The temperature in the reduction furnace at the outlet connection is considerably higher than the decomposition temperature of aluminum carbide (2200 ^° C.). After the furnace, aluminum and carbon are no longer in contact with one another. An aluminum carbide bond is therefore not to be expected.

The solid particles, namely AI2O1 and carbon, are kept in the furnace longer than the gases. The current carbon content therefore sometimes gives way from the proportion that is required for a complete reaction. Excess carbon is used with the reaction gases discharged from the furnace. The characteristic radiation of the carbon in the reaction gas can be used for the automatic control of the supply of natural gas and the energy supply in pull up the stove. As soon as, for example, radiating carbon particles are detected, the Throttle the methane supply somewhat or introduce some oxygen into the reactor to remove the excess carbon to burn to CO. This control option ensures the high purity of the aluminum

regulated voltage.
The continuous process according to the invention is suitable for large-scale systems with automatic control. The molten metal collects in one place and is continuously discharged. The power consumption is much cheaper than with the best systems that work according to the Hall process.
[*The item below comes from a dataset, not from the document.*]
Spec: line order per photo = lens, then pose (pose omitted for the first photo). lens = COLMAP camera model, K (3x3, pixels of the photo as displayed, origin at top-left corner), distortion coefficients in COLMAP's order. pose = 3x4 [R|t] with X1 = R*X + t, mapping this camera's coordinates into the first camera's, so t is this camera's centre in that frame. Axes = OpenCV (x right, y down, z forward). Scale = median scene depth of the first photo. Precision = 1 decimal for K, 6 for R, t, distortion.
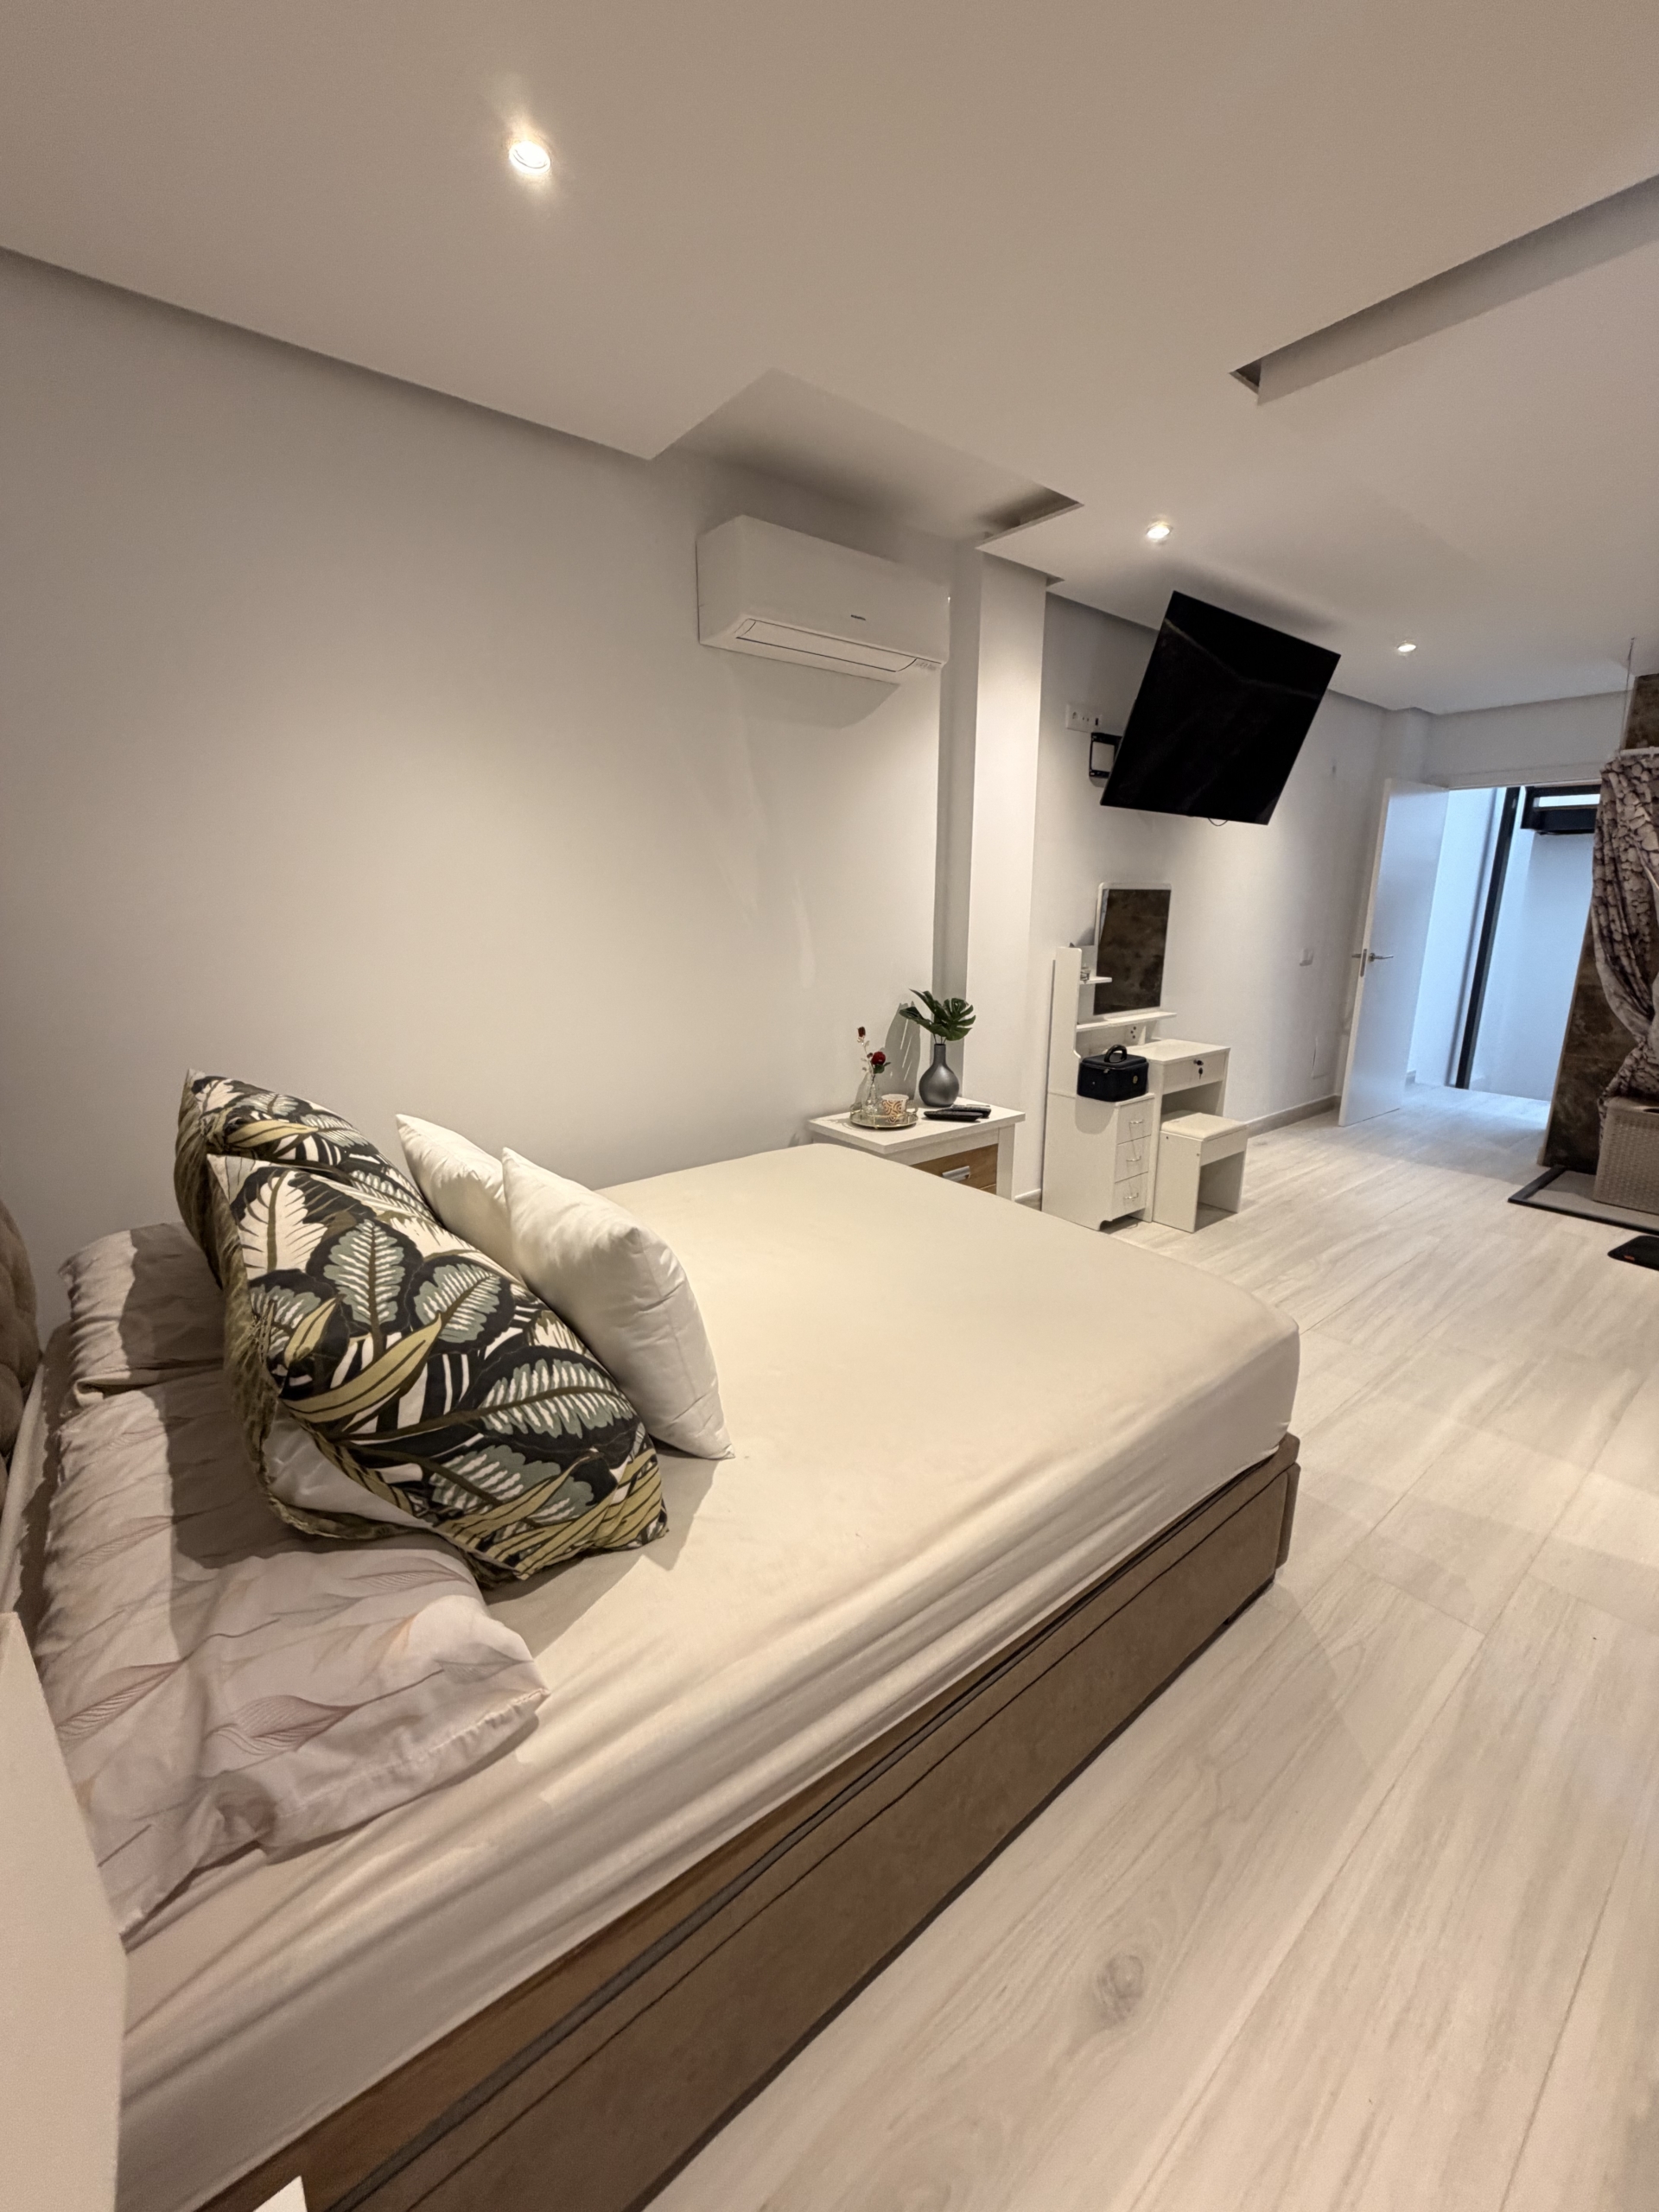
lens RADIAL K [[879.1, 0, 830.0], [0, 879.1, 1108.0], [0, 0, 1]] dist [0.000212, -0.000006]
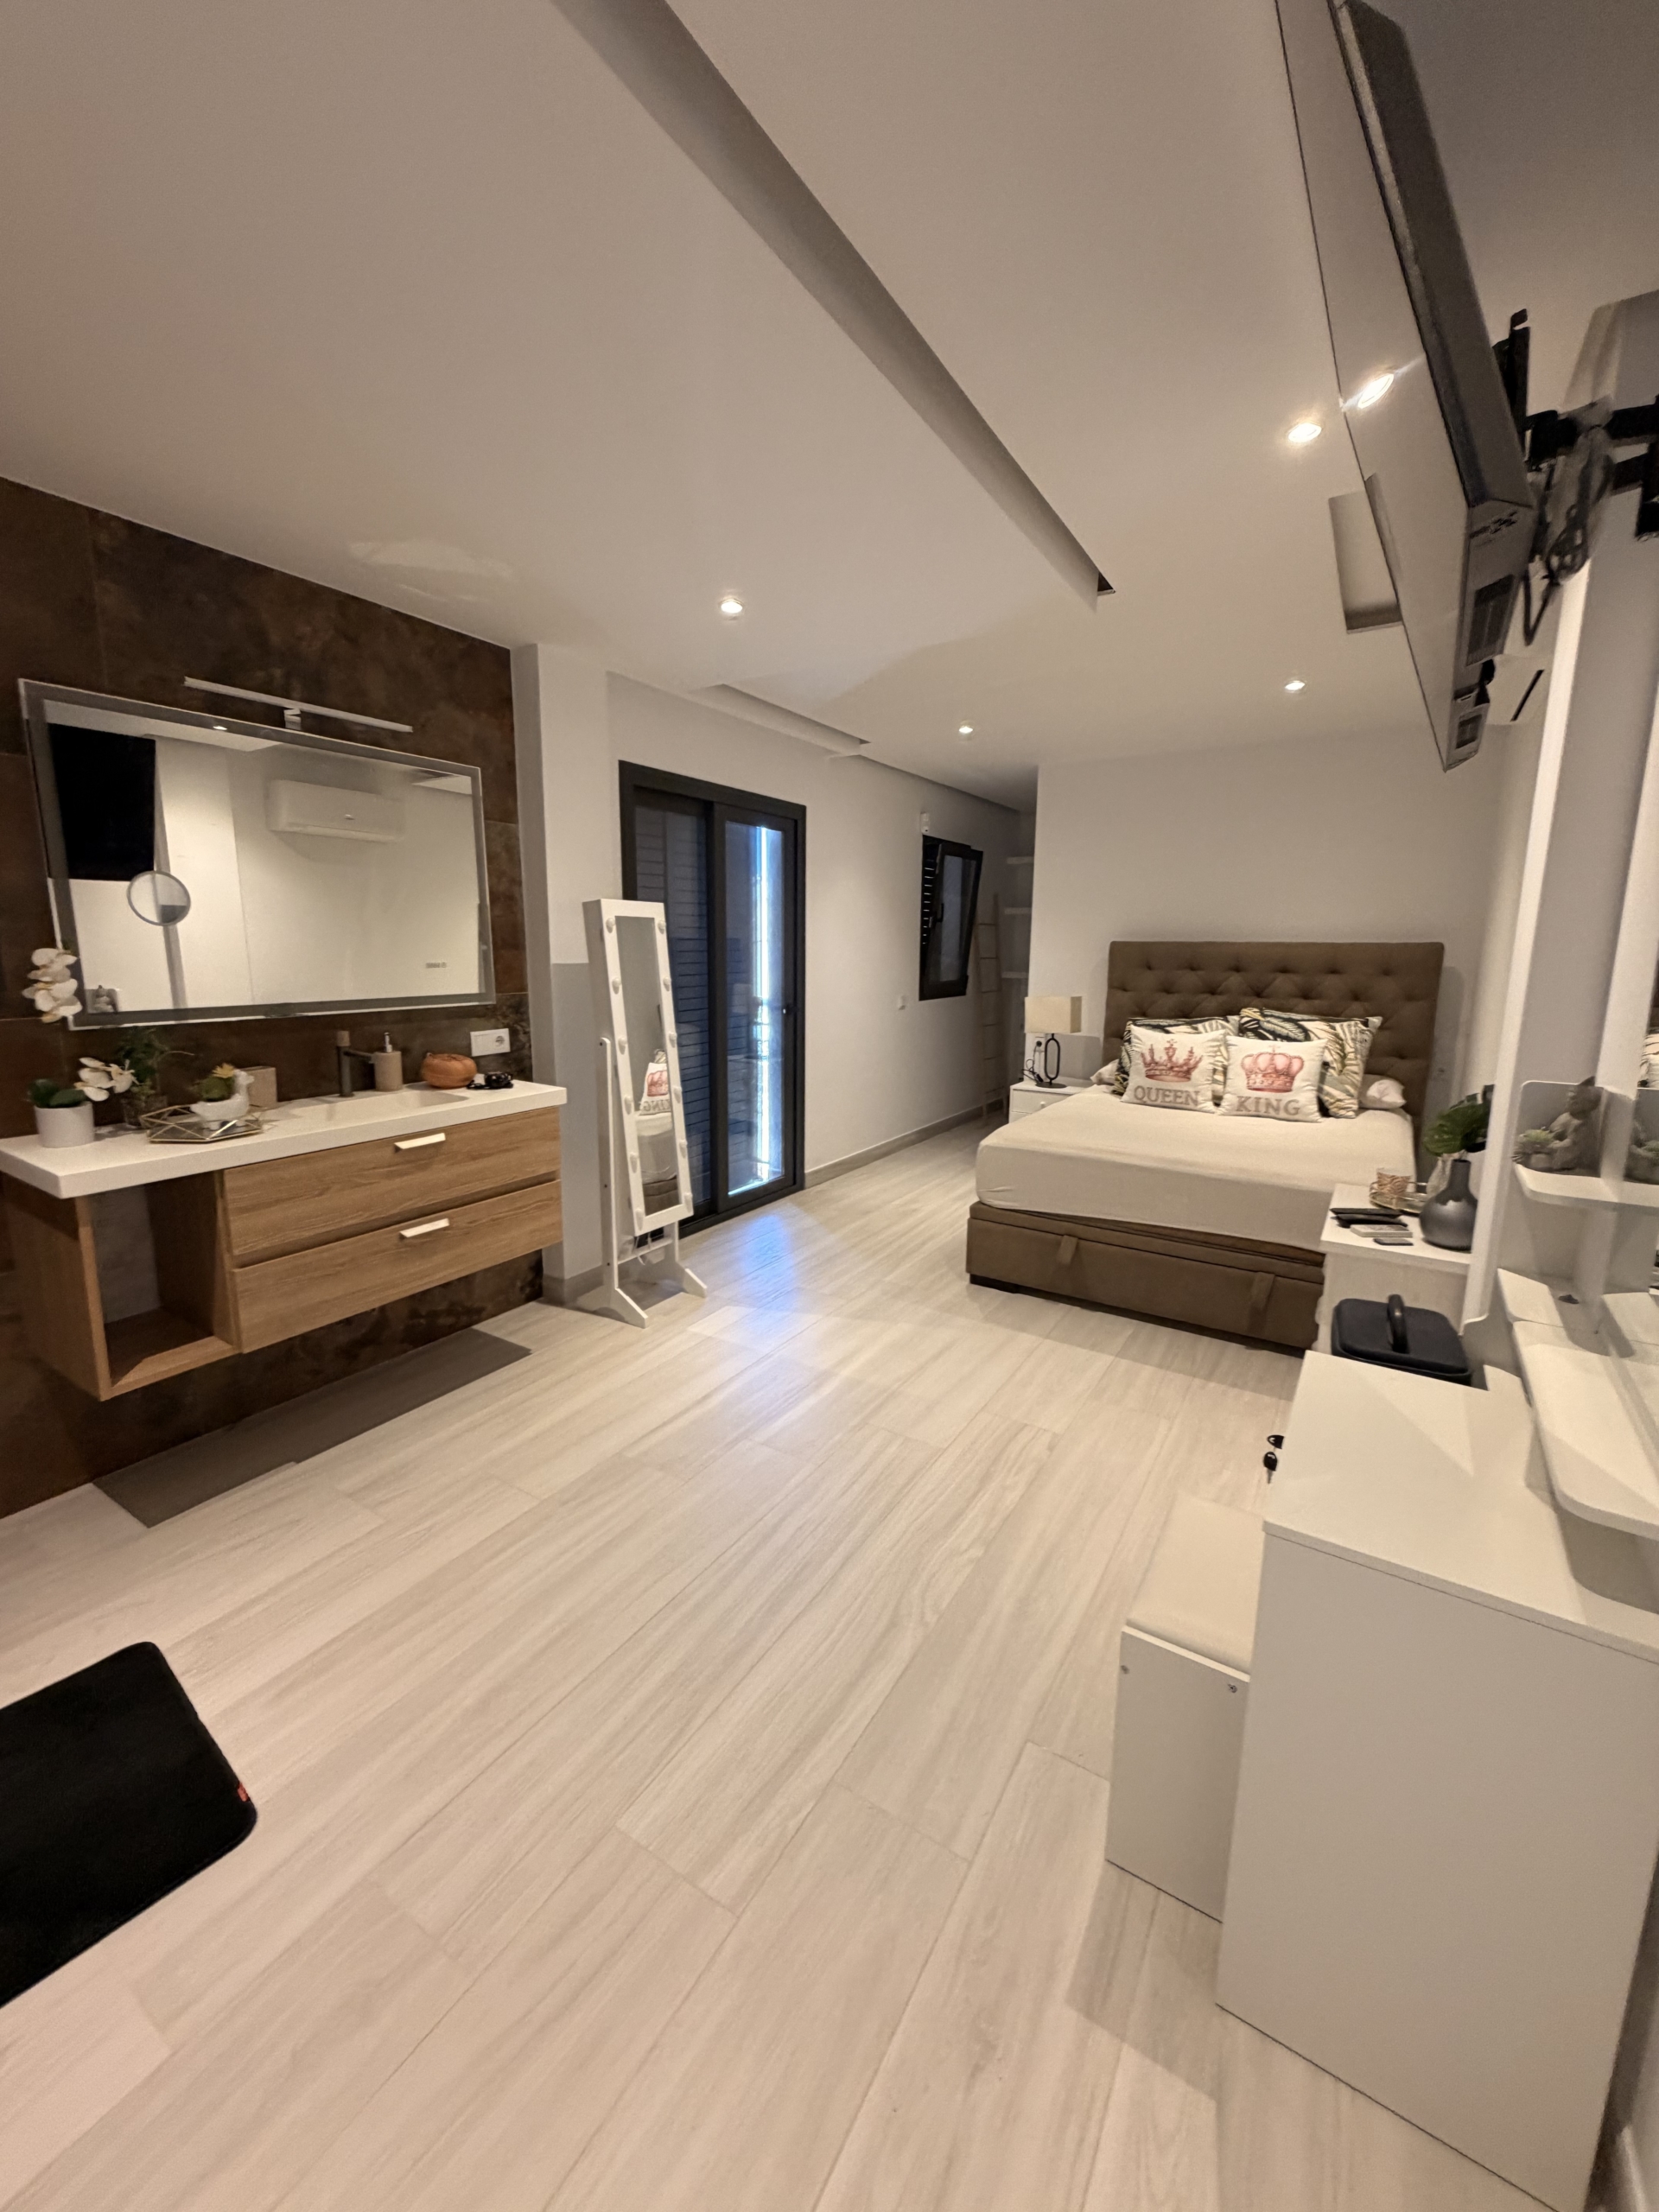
lens RADIAL K [[879.1, 0, 826.7], [0, 879.1, 1103.3], [0, 0, 1]] dist [0.000212, -0.000006]
pose [[-0.946440, 0.046699, -0.319484, 0.813850], [-0.083649, 0.920239, 0.382313, -0.336286], [0.311855, 0.388561, -0.867045, 1.407335]]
and can be compared with the power consumption to be ultimately expected from the new chlorine process. at 3-phase alternating current can be used with the method according to the invention, so that no rectification is required is required. A power supply that can be switched off is permissible because, with the exception of aluminum, there is no molten material Material has to be handled in large quantities. The purity of the metal is unusual high, since no impurities are introduced with the reducing agent and the liquid metal passes through Condensation is obtained. The consumption of electrodes is minimal. The system is completely closed and there is no harmful emission. The production output of 2 or 3 furnace units corresponds that of the largest systems based on the Hall process; the space requirements and capital requirements of a system for However, implementation of the method according to the invention are significantly less. The application of an interruptible Power supply, a smaller system and the avoidance of air pollution greater freedom with regard to the choice of location for the systems. This can further reduce costs for the Avoid transporting the clay and aluminum.

For this purpose 2 sheets of drawings

Claims (5)

29 OO 649 claims: 1. Process for the thermal reduction of metal oxides, in particular aluminum oxide, with the aid of a reducing agent in a gaseous medium at a temperature above the reduction temperature and condensation of the metal from the reaction gases, in which the metal oxide as a fine powder in the reaction zone of a reaction furnace for vortex motion introduced and an expanded discharge maintained in the reaction zone is, characterized in that the metal oxide with a tangential Component is introduced into the reaction zone to maintain a circular motion, an expanded electrical discharge is maintained in the reaction zone at a minimal turbulence of the gaseous medium, the oxide powder by centrifugal force in the reaction zone is held until the reduction is complete and then the one leaving the reaction zone gaseous reaction product is quenched to condense the metal vapors. 2. The method according to claim 1, characterized in that in the reduction of aluminum oxide a temperature of at least 2000 ° C is maintained in the reaction zone. 3. The method according to claim 1 or 2, characterized in that the structure of the expanded electrical discharge carried out in the reaction zone in the presence of aluminum vapor will. 4. Procedure according to claims! to 3. characterized by that the metal oxide, the reducing agent and a gaseous medium by im Spaced and aligned streams is introduced into the reaction zone. 5. The method according to claim 1 to 4, characterized in that a minimum in the reaction zone Turbulence is maintained, the characteristic time of which is a maximum of 10-> s is.